**Exercise aim**
Match on the string "potted" in the entries below and return every matching line.

**Working data**

Content starts

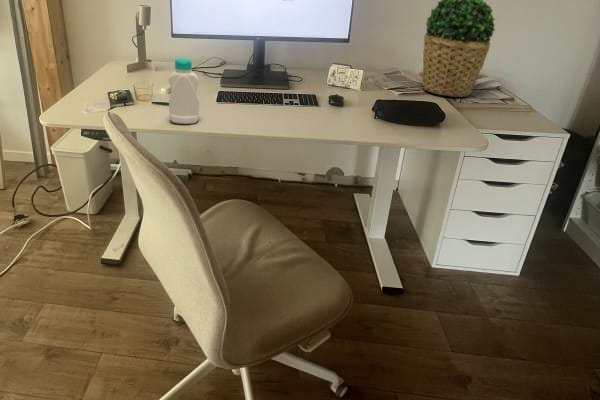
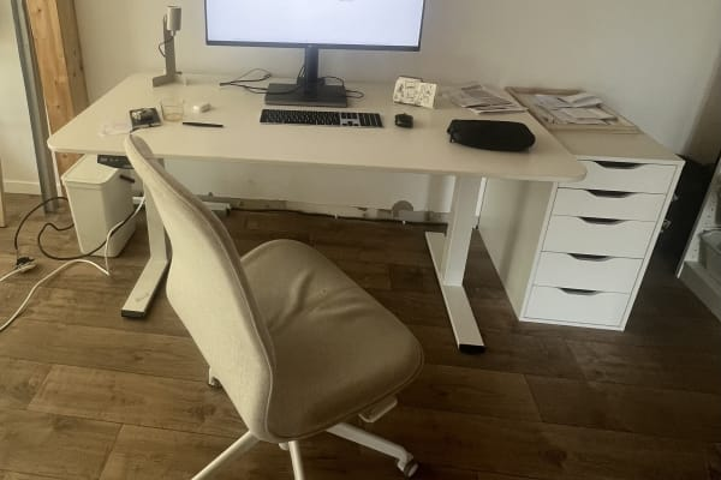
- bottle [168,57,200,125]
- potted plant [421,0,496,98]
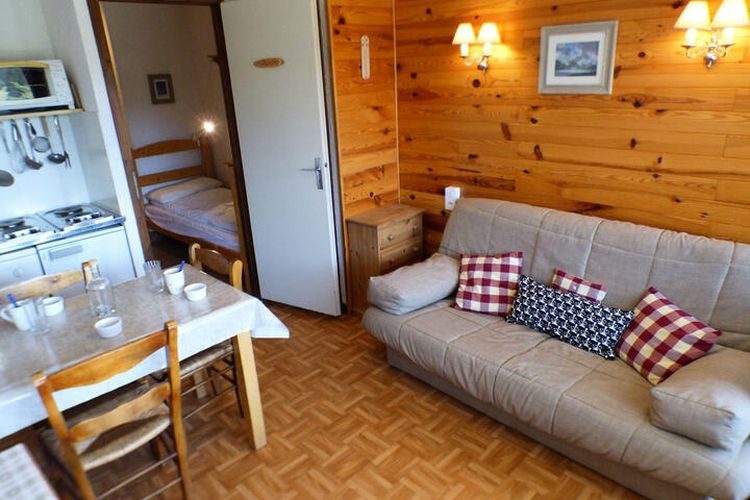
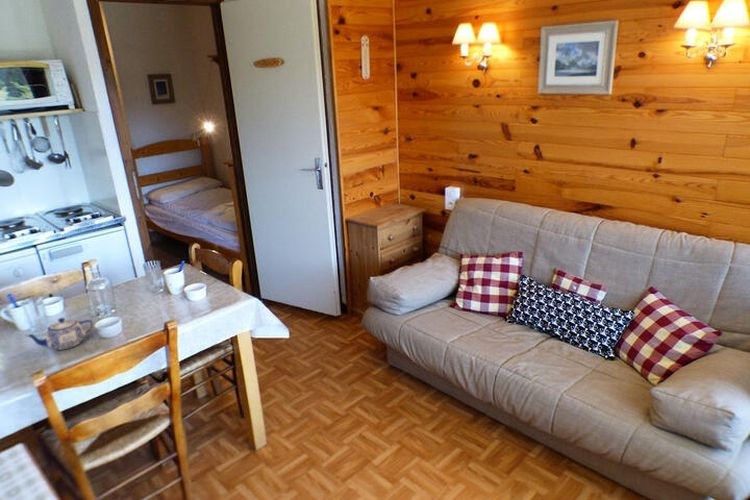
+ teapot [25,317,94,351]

Content ends
Content starts

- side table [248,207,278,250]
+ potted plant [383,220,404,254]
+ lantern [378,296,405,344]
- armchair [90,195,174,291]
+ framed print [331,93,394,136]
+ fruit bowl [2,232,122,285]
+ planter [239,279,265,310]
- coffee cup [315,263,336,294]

Content ends

**The answer**
- potted plant [421,0,496,98]
+ potted plant [383,220,404,254]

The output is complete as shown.